*** SOURCE DATA ***
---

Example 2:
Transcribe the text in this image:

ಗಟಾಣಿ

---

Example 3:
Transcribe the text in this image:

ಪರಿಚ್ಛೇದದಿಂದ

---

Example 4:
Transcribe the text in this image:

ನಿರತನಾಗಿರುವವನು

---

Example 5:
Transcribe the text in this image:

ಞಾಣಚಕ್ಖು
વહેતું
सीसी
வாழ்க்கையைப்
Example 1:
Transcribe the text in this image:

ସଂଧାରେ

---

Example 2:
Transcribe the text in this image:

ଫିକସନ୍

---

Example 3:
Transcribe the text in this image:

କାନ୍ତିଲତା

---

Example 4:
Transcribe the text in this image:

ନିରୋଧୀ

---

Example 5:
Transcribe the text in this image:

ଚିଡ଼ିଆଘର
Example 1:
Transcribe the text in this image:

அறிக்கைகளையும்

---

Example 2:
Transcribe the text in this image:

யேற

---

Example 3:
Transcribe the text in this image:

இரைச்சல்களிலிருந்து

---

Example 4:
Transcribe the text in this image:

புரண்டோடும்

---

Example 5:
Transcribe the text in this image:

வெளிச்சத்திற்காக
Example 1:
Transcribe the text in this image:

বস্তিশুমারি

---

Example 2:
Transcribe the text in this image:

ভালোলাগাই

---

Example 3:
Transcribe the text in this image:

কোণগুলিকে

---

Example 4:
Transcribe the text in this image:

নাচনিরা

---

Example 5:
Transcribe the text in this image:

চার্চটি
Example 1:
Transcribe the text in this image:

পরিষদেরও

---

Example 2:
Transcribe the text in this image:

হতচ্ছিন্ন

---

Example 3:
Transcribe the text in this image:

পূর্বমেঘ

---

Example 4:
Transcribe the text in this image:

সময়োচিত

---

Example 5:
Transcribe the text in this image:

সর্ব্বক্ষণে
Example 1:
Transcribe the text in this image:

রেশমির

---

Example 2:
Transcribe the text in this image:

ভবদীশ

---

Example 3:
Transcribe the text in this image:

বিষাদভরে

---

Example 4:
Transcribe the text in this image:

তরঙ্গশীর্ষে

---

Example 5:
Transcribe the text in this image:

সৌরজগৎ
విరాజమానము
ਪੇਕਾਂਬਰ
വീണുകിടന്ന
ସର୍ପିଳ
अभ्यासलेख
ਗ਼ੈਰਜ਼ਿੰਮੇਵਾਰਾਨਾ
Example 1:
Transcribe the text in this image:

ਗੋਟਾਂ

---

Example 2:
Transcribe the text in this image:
***
→ YOUR ASSIGNMENT:
Reproduce the records above exactly as they appear.

→ THE COMPLETED TASK:
---

Example 2:
Transcribe the text in this image:

ಗಟಾಣಿ

---

Example 3:
Transcribe the text in this image:

ಪರಿಚ್ಛೇದದಿಂದ

---

Example 4:
Transcribe the text in this image:

ನಿರತನಾಗಿರುವವನು

---

Example 5:
Transcribe the text in this image:

ಞಾಣಚಕ್ಖು
વહેતું
सीसी
வாழ்க்கையைப்
Example 1:
Transcribe the text in this image:

ସଂଧାରେ

---

Example 2:
Transcribe the text in this image:

ଫିକସନ୍

---

Example 3:
Transcribe the text in this image:

କାନ୍ତିଲତା

---

Example 4:
Transcribe the text in this image:

ନିରୋଧୀ

---

Example 5:
Transcribe the text in this image:

ଚିଡ଼ିଆଘର
Example 1:
Transcribe the text in this image:

அறிக்கைகளையும்

---

Example 2:
Transcribe the text in this image:

யேற

---

Example 3:
Transcribe the text in this image:

இரைச்சல்களிலிருந்து

---

Example 4:
Transcribe the text in this image:

புரண்டோடும்

---

Example 5:
Transcribe the text in this image:

வெளிச்சத்திற்காக
Example 1:
Transcribe the text in this image:

বস্তিশুমারি

---

Example 2:
Transcribe the text in this image:

ভালোলাগাই

---

Example 3:
Transcribe the text in this image:

কোণগুলিকে

---

Example 4:
Transcribe the text in this image:

নাচনিরা

---

Example 5:
Transcribe the text in this image:

চার্চটি
Example 1:
Transcribe the text in this image:

পরিষদেরও

---

Example 2:
Transcribe the text in this image:

হতচ্ছিন্ন

---

Example 3:
Transcribe the text in this image:

পূর্বমেঘ

---

Example 4:
Transcribe the text in this image:

সময়োচিত

---

Example 5:
Transcribe the text in this image:

সর্ব্বক্ষণে
Example 1:
Transcribe the text in this image:

রেশমির

---

Example 2:
Transcribe the text in this image:

ভবদীশ

---

Example 3:
Transcribe the text in this image:

বিষাদভরে

---

Example 4:
Transcribe the text in this image:

তরঙ্গশীর্ষে

---

Example 5:
Transcribe the text in this image:

সৌরজগৎ
విరాజమానము
ਪੇਕਾਂਬਰ
വീണുകിടന്ന
ସର୍ପିଳ
अभ्यासलेख
ਗ਼ੈਰਜ਼ਿੰਮੇਵਾਰਾਨਾ
Example 1:
Transcribe the text in this image:

ਗੋਟਾਂ

---

Example 2:
Transcribe the text in this image:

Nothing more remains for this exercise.